A road center and market town of the Hirpini, situated on the Via Appia, 24 km E of Benevento, near Mirabella Eclano, at the point where the Via Aeclanensis left the Via Appia to join the Via Traiana Nova at Herdoniae. Besieged and sacked by Sulla in 89 B.C., it rapidly recovered, becoming successively a municipium and, in the 2d c., a colonia. Later the seat of a bishopric, it was captured and destroyed by Constans II in 660, after which it disappears from history.

The town occupied an irregular promontory, with modest natural defenses on the S side, overlooking the river Calore, and open to the N towards the crest of the ridge that carried the Via Appia.

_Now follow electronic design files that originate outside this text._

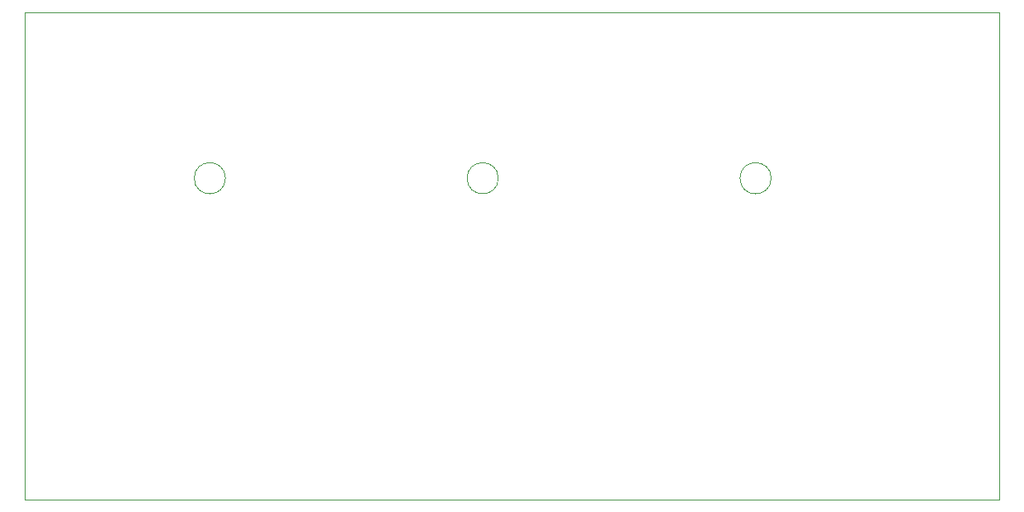
<source format=gbr>
G04 #@! TF.GenerationSoftware,KiCad,Pcbnew,(5.1.2)-2*
G04 #@! TF.CreationDate,2020-07-13T20:40:23+01:00*
G04 #@! TF.ProjectId,INV_Board,494e565f-426f-4617-9264-2e6b69636164,rev?*
G04 #@! TF.SameCoordinates,Original*
G04 #@! TF.FileFunction,Profile,NP*
%FSLAX46Y46*%
G04 Gerber Fmt 4.6, Leading zero omitted, Abs format (unit mm)*
G04 Created by KiCad (PCBNEW (5.1.2)-2) date 2020-07-13 20:40:23*
%MOMM*%
%LPD*%
G04 APERTURE LIST*
%ADD10C,0.050000*%
G04 APERTURE END LIST*
D10*
X116600000Y-45000000D02*
G75*
G03X116600000Y-45000000I-1600000J0D01*
G01*
X88600000Y-45000000D02*
G75*
G03X88600000Y-45000000I-1600000J0D01*
G01*
X60600000Y-45000000D02*
G75*
G03X60600000Y-45000000I-1600000J0D01*
G01*
X40000000Y-78000000D02*
X40000000Y-28000000D01*
X140000000Y-78000000D02*
X40000000Y-78000000D01*
X140000000Y-28000000D02*
X140000000Y-78000000D01*
X40000000Y-28000000D02*
X140000000Y-28000000D01*
M02*

</source>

The principal remains above ground are those of the circuit of walls and towers, in opus quasi-reticulatum. They date from the second quarter of the 1st c. B.C. with substantial repairs at a slightly later date, and are important because unusually well documented epigraphically. Excavation within the town has revealed a long history of pre-Roman settlement. It has also exposed two quarters of the Roman town, of which the most noteworthy monument is a bath building, probably Augustan with later modifications.


BIBLIOGRAPHY

I. Sgobbo, Atti del II Congresso di Studi Romani (1931) 394ff; EAA 3 (1960) 207 (G. Colonna); G. O. Onorato, La ricerca archeologica in Irpinia, Naples, 1960.